Molly Wood Feb 2, 2012

Facebook has finally filed to become a publicly traded company. It happened after the close of the markets yesterday. The company will trade under the symbol FB. You’ve probably been hearing a lot about this event for some time and I would imagine at least one bottle of champagne was uncorked at Facebook headquarters when it finally happened.

And even if you’re not a big time investor, chances are you and a lot of people you know are on Facebook. It’s part of life: 800 million people are already on the social site, started not that many years ago in a Harvard dorm, and it’s still growing. But now it grows into being a publicly traded entity and there will be some differences.

So how does a publicly held Facebook act different than a privately held one? John Battelle is one of the founders of Wired Magazine, he’s a tech journalist and entrepreneur, he’s been following big tech companies closely for many years.  Battelle says a public Facebook will be governed by more rules and regulations and that will give users some power over the company. “That power — limited as it may be or difficult to exert as it may be — is very important that there be some of that power on the other side of the ledger, also known as the consumer, the user, or the shareholder,” Battelle says, “because Facebook holds so much of our private data, and there’s a certain thing about putting that private data in a public trust if you will that I think is worthy of being a public company.”

Big web companies have traditionally had a hard time sticking around. Sure, Google has held pretty strong for a while now and Amazon is pretty well-established. But do you remember when Netscape was huge? Or when AOL dominated everyone’s web experience? How about Yahoo? Or the one-time king of all social media, the mighty MySpace? The web is littered with sand castles, once impressive structures that were washed away with the tide. How does Facebook avoid becoming just another blip in history?

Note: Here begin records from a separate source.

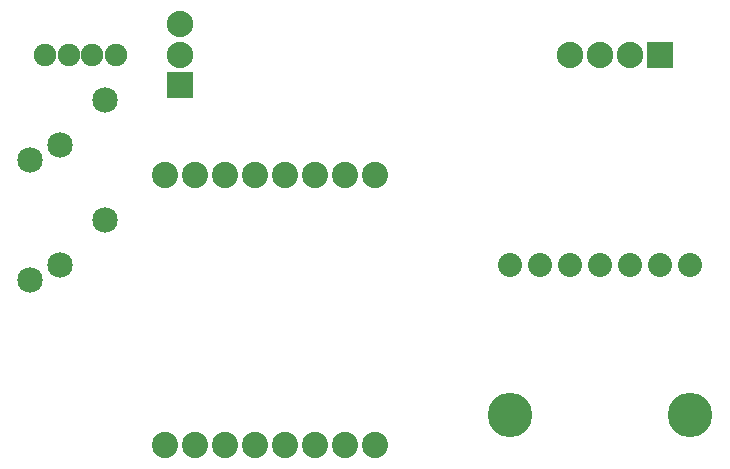
<source format=gts>
G04 MADE WITH FRITZING*
G04 WWW.FRITZING.ORG*
G04 DOUBLE SIDED*
G04 HOLES PLATED*
G04 CONTOUR ON CENTER OF CONTOUR VECTOR*
%ASAXBY*%
%FSLAX23Y23*%
%MOIN*%
%OFA0B0*%
%SFA1.0B1.0*%
%ADD10C,0.087778*%
%ADD11C,0.148425*%
%ADD12C,0.080000*%
%ADD13C,0.088000*%
%ADD14C,0.075000*%
%ADD15C,0.085000*%
%ADD16R,0.088000X0.088000*%
%LNMASK1*%
G90*
G70*
G54D10*
X1251Y1065D03*
X1151Y1065D03*
X1051Y1065D03*
X951Y1065D03*
X851Y1065D03*
X751Y1065D03*
X651Y1065D03*
X551Y1065D03*
X551Y165D03*
X651Y165D03*
X751Y165D03*
X851Y165D03*
X951Y165D03*
X1051Y165D03*
X1151Y165D03*
X1251Y165D03*
G54D11*
X2301Y265D03*
G54D12*
X2301Y765D03*
X2201Y765D03*
X2101Y765D03*
X2001Y765D03*
X1901Y765D03*
X1801Y765D03*
X1701Y765D03*
G54D11*
X1701Y265D03*
G54D13*
X601Y1566D03*
X601Y1465D03*
X601Y1365D03*
X2201Y1465D03*
X2101Y1465D03*
X2001Y1465D03*
X1901Y1465D03*
G54D14*
X151Y1465D03*
X230Y1465D03*
X308Y1465D03*
X387Y1465D03*
G54D15*
X351Y915D03*
X351Y1315D03*
X201Y765D03*
X201Y1165D03*
X101Y1115D03*
X101Y715D03*
G54D16*
X600Y1365D03*
X2201Y1465D03*
G04 End of Mask1*
M02*
</source>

“It’s predicated on level of user trust,” says Battelle, “no one’s paying for a Facebook subscription, and should a better service come along, it’s probably not that hard to sign up for it and decide that’s where you want to be. On the other hand, Facebook has a very strong network locked in, which is to say if you leave Facebook and go to a new service, it’s not valuable that new service unless all your friends leave.”

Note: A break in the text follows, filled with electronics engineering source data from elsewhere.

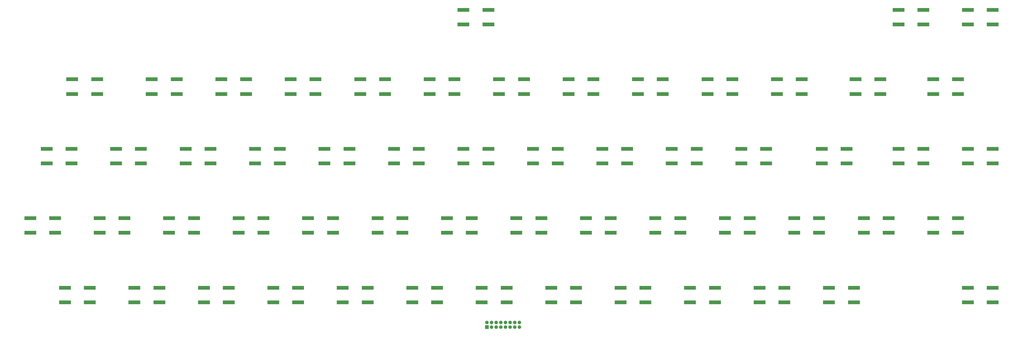
<source format=gbs>
G04 #@! TF.GenerationSoftware,KiCad,Pcbnew,(5.1.10)-1*
G04 #@! TF.CreationDate,2021-10-26T21:43:45-04:00*
G04 #@! TF.ProjectId,CoCo3SwitchBoard,436f436f-3353-4776-9974-6368426f6172,1.0*
G04 #@! TF.SameCoordinates,Original*
G04 #@! TF.FileFunction,Soldermask,Bot*
G04 #@! TF.FilePolarity,Negative*
%FSLAX46Y46*%
G04 Gerber Fmt 4.6, Leading zero omitted, Abs format (unit mm)*
G04 Created by KiCad (PCBNEW (5.1.10)-1) date 2021-10-26 21:43:45*
%MOMM*%
%LPD*%
G01*
G04 APERTURE LIST*
%ADD10O,1.000000X1.000000*%
%ADD11R,1.000000X1.000000*%
%ADD12R,3.200000X1.000000*%
G04 APERTURE END LIST*
D10*
X144449800Y-2030000D03*
X144449800Y-3300000D03*
X143179800Y-2030000D03*
X143179800Y-3300000D03*
X141909800Y-2030000D03*
X141909800Y-3300000D03*
X140639800Y-2030000D03*
X140639800Y-3300000D03*
X139369800Y-2030000D03*
X139369800Y-3300000D03*
X138099800Y-2030000D03*
X138099800Y-3300000D03*
X136829800Y-2030000D03*
X136829800Y-3300000D03*
X135559800Y-2030000D03*
D11*
X135559800Y-3300000D03*
D12*
X243150000Y64500000D03*
X236350000Y64500000D03*
X236350000Y60500000D03*
X243150000Y60500000D03*
X28900000Y64500000D03*
X22100000Y64500000D03*
X22100000Y60500000D03*
X28900000Y60500000D03*
X221650000Y64500000D03*
X214850000Y64500000D03*
X214850000Y60500000D03*
X221650000Y60500000D03*
X140900000Y7500000D03*
X134100000Y7500000D03*
X134100000Y3500000D03*
X140900000Y3500000D03*
X135900000Y83500000D03*
X129100000Y83500000D03*
X129100000Y79500000D03*
X135900000Y79500000D03*
X55400000Y26500000D03*
X48600000Y26500000D03*
X48600000Y22500000D03*
X55400000Y22500000D03*
X188400000Y26500000D03*
X181600000Y26500000D03*
X181600000Y22500000D03*
X188400000Y22500000D03*
X116900000Y45500000D03*
X110100000Y45500000D03*
X110100000Y41500000D03*
X116900000Y41500000D03*
X273900000Y83500000D03*
X267100000Y83500000D03*
X267100000Y79500000D03*
X273900000Y79500000D03*
X202650000Y64500000D03*
X195850000Y64500000D03*
X195850000Y60500000D03*
X202650000Y60500000D03*
X121900000Y7500000D03*
X115100000Y7500000D03*
X115100000Y3500000D03*
X121900000Y3500000D03*
X273900000Y45500000D03*
X267100000Y45500000D03*
X267100000Y41500000D03*
X273900000Y41500000D03*
X107650000Y64500000D03*
X100850000Y64500000D03*
X100850000Y60500000D03*
X107650000Y60500000D03*
X145650000Y64500000D03*
X138850000Y64500000D03*
X138850000Y60500000D03*
X145650000Y60500000D03*
X97900000Y45500000D03*
X91100000Y45500000D03*
X91100000Y41500000D03*
X97900000Y41500000D03*
X254900000Y83500000D03*
X248100000Y83500000D03*
X248100000Y79500000D03*
X254900000Y79500000D03*
X235900000Y7500000D03*
X229100000Y7500000D03*
X229100000Y3500000D03*
X235900000Y3500000D03*
X102900000Y7500000D03*
X96100000Y7500000D03*
X96100000Y3500000D03*
X102900000Y3500000D03*
X254900000Y45500000D03*
X248100000Y45500000D03*
X248100000Y41500000D03*
X254900000Y41500000D03*
X150400000Y26500000D03*
X143600000Y26500000D03*
X143600000Y22500000D03*
X150400000Y22500000D03*
X164650000Y64500000D03*
X157850000Y64500000D03*
X157850000Y60500000D03*
X164650000Y60500000D03*
X74400000Y26500000D03*
X67600000Y26500000D03*
X67600000Y22500000D03*
X74400000Y22500000D03*
X21900000Y45500000D03*
X15100000Y45500000D03*
X15100000Y41500000D03*
X21900000Y41500000D03*
X183650000Y64500000D03*
X176850000Y64500000D03*
X176850000Y60500000D03*
X183650000Y60500000D03*
X83900000Y7500000D03*
X77100000Y7500000D03*
X77100000Y3500000D03*
X83900000Y3500000D03*
X264400000Y64500000D03*
X257600000Y64500000D03*
X257600000Y60500000D03*
X264400000Y60500000D03*
X112400000Y26500000D03*
X105600000Y26500000D03*
X105600000Y22500000D03*
X112400000Y22500000D03*
X192900000Y45500000D03*
X186100000Y45500000D03*
X186100000Y41500000D03*
X192900000Y41500000D03*
X78900000Y45500000D03*
X72100000Y45500000D03*
X72100000Y41500000D03*
X78900000Y41500000D03*
X17400000Y26500000D03*
X10600000Y26500000D03*
X10600000Y22500000D03*
X17400000Y22500000D03*
X211900000Y45500000D03*
X205100000Y45500000D03*
X205100000Y41500000D03*
X211900000Y41500000D03*
X64900000Y7500000D03*
X58100000Y7500000D03*
X58100000Y3500000D03*
X64900000Y3500000D03*
X264400000Y26500000D03*
X257600000Y26500000D03*
X257600000Y22500000D03*
X264400000Y22500000D03*
X59900000Y45500000D03*
X53100000Y45500000D03*
X53100000Y41500000D03*
X59900000Y41500000D03*
X173900000Y45500000D03*
X167100000Y45500000D03*
X167100000Y41500000D03*
X173900000Y41500000D03*
X88650000Y64500000D03*
X81850000Y64500000D03*
X81850000Y60500000D03*
X88650000Y60500000D03*
X273900000Y7500000D03*
X267100000Y7500000D03*
X267100000Y3500000D03*
X273900000Y3500000D03*
X216900000Y7500000D03*
X210100000Y7500000D03*
X210100000Y3500000D03*
X216900000Y3500000D03*
X45900000Y7500000D03*
X39100000Y7500000D03*
X39100000Y3500000D03*
X45900000Y3500000D03*
X50650000Y64500000D03*
X43850000Y64500000D03*
X43850000Y60500000D03*
X50650000Y60500000D03*
X93400000Y26500000D03*
X86600000Y26500000D03*
X86600000Y22500000D03*
X93400000Y22500000D03*
X154900000Y45500000D03*
X148100000Y45500000D03*
X148100000Y41500000D03*
X154900000Y41500000D03*
X126650000Y64500000D03*
X119850000Y64500000D03*
X119850000Y60500000D03*
X126650000Y60500000D03*
X245400000Y26500000D03*
X238600000Y26500000D03*
X238600000Y22500000D03*
X245400000Y22500000D03*
X178900000Y7500000D03*
X172100000Y7500000D03*
X172100000Y3500000D03*
X178900000Y3500000D03*
X26900000Y7500000D03*
X20100000Y7500000D03*
X20100000Y3500000D03*
X26900000Y3500000D03*
X131400000Y26500000D03*
X124600000Y26500000D03*
X124600000Y22500000D03*
X131400000Y22500000D03*
X36400000Y26500000D03*
X29600000Y26500000D03*
X29600000Y22500000D03*
X36400000Y22500000D03*
X169400000Y26500000D03*
X162600000Y26500000D03*
X162600000Y22500000D03*
X169400000Y22500000D03*
X40900000Y45500000D03*
X34100000Y45500000D03*
X34100000Y41500000D03*
X40900000Y41500000D03*
X233900000Y45500000D03*
X227100000Y45500000D03*
X227100000Y41500000D03*
X233900000Y41500000D03*
X159900000Y7500000D03*
X153100000Y7500000D03*
X153100000Y3500000D03*
X159900000Y3500000D03*
X197900000Y7500000D03*
X191100000Y7500000D03*
X191100000Y3500000D03*
X197900000Y3500000D03*
X69650000Y64500000D03*
X62850000Y64500000D03*
X62850000Y60500000D03*
X69650000Y60500000D03*
X207400000Y26500000D03*
X200600000Y26500000D03*
X200600000Y22500000D03*
X207400000Y22500000D03*
X135900000Y45500000D03*
X129100000Y45500000D03*
X129100000Y41500000D03*
X135900000Y41500000D03*
X226400000Y26500000D03*
X219600000Y26500000D03*
X219600000Y22500000D03*
X226400000Y22500000D03*
M02*

</source>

So leaving on your own is easy, getting everyone you know to follow you is a bit trickier. Another tricky issue for Facebook is balancing privacy and profitability when the business model depends on getting users to share information. So the thing at the root of the business is the thing that freaks people out the most. “I think we’re in a phase where as a society, we’re renegotiating our relationship to ourselves, to each other, and how much information we’re willing to share,” Battelle says, “and quite frankly what the value of that information is. I just recently saw a study that said the value of the data Google captures about us as we search and use Gmail and all its other services was roughly $5,000 a year. And, you know, at some point, I imagine a consumer might say well, gosh, cut me in.”

Also in this program, The Robot Roundup: Animal Edition. We check in on three types of robots that imitate critters in order to serve people. The wonderfully named Scalybot 2 was built to resemble a snake in order to perform search and rescue operations. A fleet of hummingbird-like helicopter robots from the University of Pennsylvania can fly in perfect formation (check out the video below, especially the figure 8). And researchers in Singapore have developed an itty-bitty crab-like robot that crawls into your stomach and rips out cancer cells with its hook and pincer. You know, just like real crabs.